Records contained in a dataset
+ + + + + + +
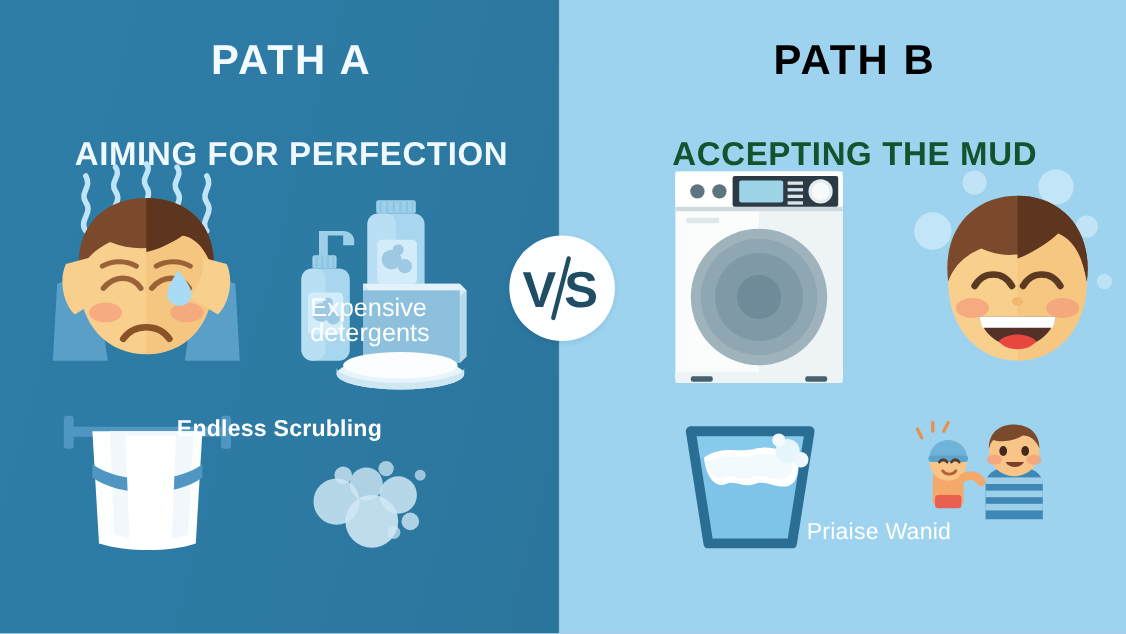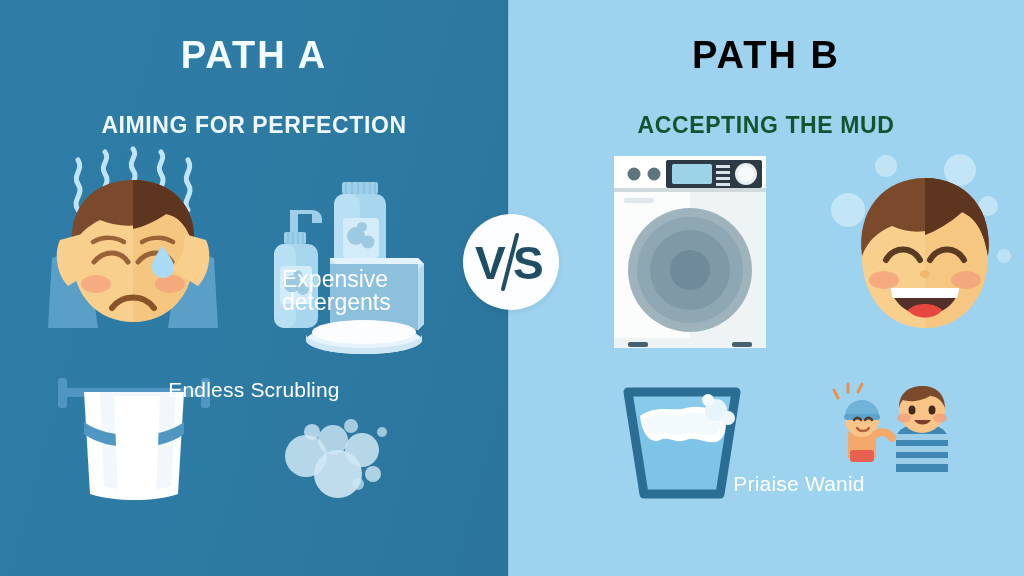--- a/index.html
+++ b/index.html
@@ -38,33 +38,34 @@
     width: 2px; height: 576px;
     background: rgba(20,70,100,0.10);
   }
 
   
   .hdr {
     position: absolute;
     text-align: center;
     width: 100%;
     left: 0;
+    padding-left: 11px;
   }
   .hdr-title {
     font-size: 38px;
     font-weight: bold;
     letter-spacing: 2.0px;
     line-height: 1;
   }
   .hdr-sub {
-    font-size: 23px;
+    font-size: 30px;
     font-weight: bold;
     letter-spacing: 0.6px;
     line-height: 1;
-    margin-top: 20px;
+    margin-top: 32px;
   }
   .left .hdr-title { color: #f2fbff; }
   .left .hdr-sub   { color: #eef8fd; }
   .right .hdr-title{ color: #000000; }
   .right .hdr-sub  { color: #14532d; }
   .hdr-block { position: absolute; top: 36px; width: 100%; }
 
   
   .vs-badge {
     position: absolute;
@@ -223,21 +224,21 @@
           <circle cx="86" cy="46" r="17" opacity="0.85"></circle>
           <circle cx="36" cy="28" r="8" opacity="0.8"></circle>
           <circle cx="75" cy="22" r="7" opacity="0.75"></circle>
           <circle cx="97" cy="70" r="8" opacity="0.8"></circle>
           <circle cx="82" cy="80" r="6" opacity="0.7"></circle>
           <circle cx="106" cy="28" r="5" opacity="0.7"></circle>
         </g>
       </svg>
     </div>
 
-    <div class="caption" style="left:0; top:378px; width:508px;">Endless Scrubling</div>
+    <div class="caption" style="left:0; top:378px; width:508px;font-weight:bold;">Endless Scrubling</div>
   </div>
 
   <div class="panel panel-right right">
 
     <div class="hdr-block">
       <div class="hdr hdr-title">PATH B</div>
       <div class="hdr hdr-sub" style="top:58px;">ACCEPTING THE MUD</div>
     </div>
 
     <div class="art" style="left:96px; top:152px;">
+ + + + + + +
* TASK TO COMPLETE: When copying the entries above, keep each word as it is and exclude any image.

* YOUR SOLUTION:
--- a/index.html
+++ b/index.html
@@ -38,33 +38,34 @@
     width: 2px; height: 576px;
     background: rgba(20,70,100,0.10);
   }
 
   
   .hdr {
     position: absolute;
     text-align: center;
     width: 100%;
     left: 0;
+    padding-left: 11px;
   }
   .hdr-title {
     font-size: 38px;
     font-weight: bold;
     letter-spacing: 2.0px;
     line-height: 1;
   }
   .hdr-sub {
-    font-size: 23px;
+    font-size: 30px;
     font-weight: bold;
     letter-spacing: 0.6px;
     line-height: 1;
-    margin-top: 20px;
+    margin-top: 32px;
   }
   .left .hdr-title { color: #f2fbff; }
   .left .hdr-sub   { color: #eef8fd; }
   .right .hdr-title{ color: #000000; }
   .right .hdr-sub  { color: #14532d; }
   .hdr-block { position: absolute; top: 36px; width: 100%; }
 
   
   .vs-badge {
     position: absolute;
@@ -223,21 +224,21 @@
           <circle cx="86" cy="46" r="17" opacity="0.85"></circle>
           <circle cx="36" cy="28" r="8" opacity="0.8"></circle>
           <circle cx="75" cy="22" r="7" opacity="0.75"></circle>
           <circle cx="97" cy="70" r="8" opacity="0.8"></circle>
           <circle cx="82" cy="80" r="6" opacity="0.7"></circle>
           <circle cx="106" cy="28" r="5" opacity="0.7"></circle>
         </g>
       </svg>
     </div>
 
-    <div class="caption" style="left:0; top:378px; width:508px;">Endless Scrubling</div>
+    <div class="caption" style="left:0; top:378px; width:508px;font-weight:bold;">Endless Scrubling</div>
   </div>
 
   <div class="panel panel-right right">
 
     <div class="hdr-block">
       <div class="hdr hdr-title">PATH B</div>
       <div class="hdr hdr-sub" style="top:58px;">ACCEPTING THE MUD</div>
     </div>
 
     <div class="art" style="left:96px; top:152px;">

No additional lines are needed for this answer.